**Dataset items:**
########
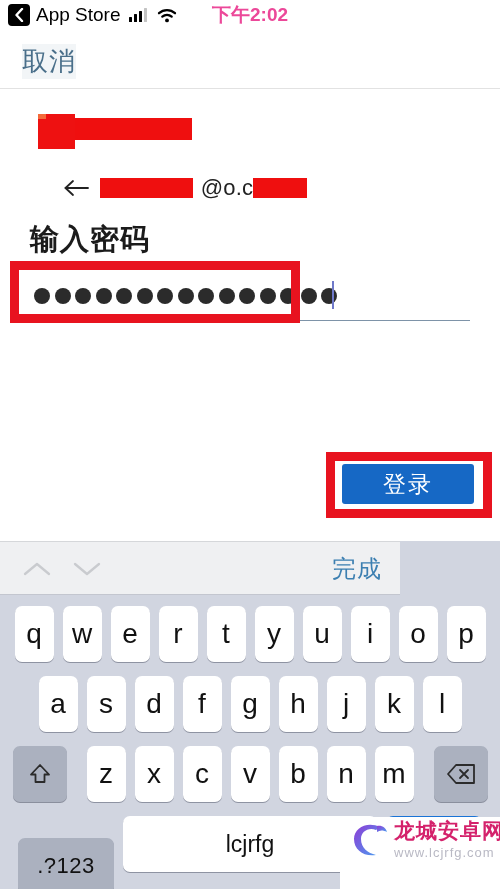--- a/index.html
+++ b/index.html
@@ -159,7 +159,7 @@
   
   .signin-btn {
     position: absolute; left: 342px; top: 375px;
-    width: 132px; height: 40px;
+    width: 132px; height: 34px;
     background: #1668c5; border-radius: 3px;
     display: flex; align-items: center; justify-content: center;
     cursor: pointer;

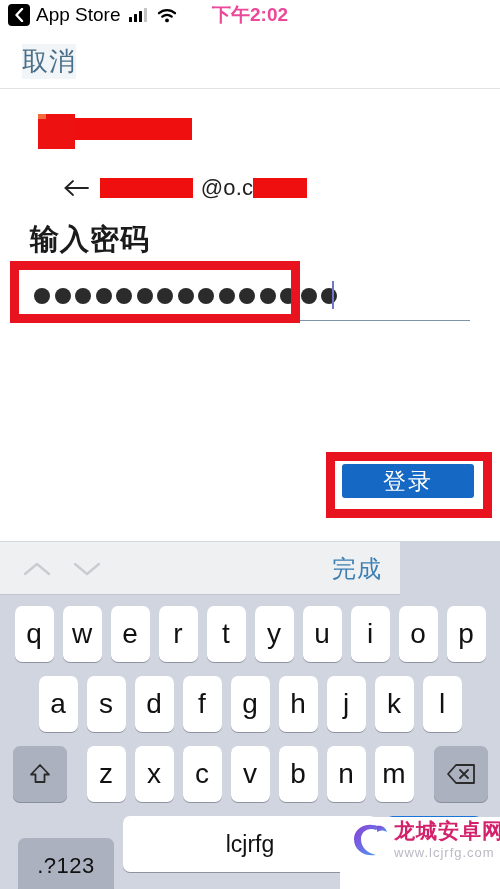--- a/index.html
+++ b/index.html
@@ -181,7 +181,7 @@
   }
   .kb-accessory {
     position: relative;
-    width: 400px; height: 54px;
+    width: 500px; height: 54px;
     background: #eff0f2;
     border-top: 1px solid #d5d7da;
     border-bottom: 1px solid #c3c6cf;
########
**Work task:**
Copy the final portion of the records: every line from the one containing "cursor: pointer;" through the last, word for word, without pictures.

**Task response:**
     cursor: pointer;

--- a/index.html
+++ b/index.html
@@ -181,7 +181,7 @@
   }
   .kb-accessory {
     position: relative;
-    width: 400px; height: 54px;
+    width: 500px; height: 54px;
     background: #eff0f2;
     border-top: 1px solid #d5d7da;
     border-bottom: 1px solid #c3c6cf;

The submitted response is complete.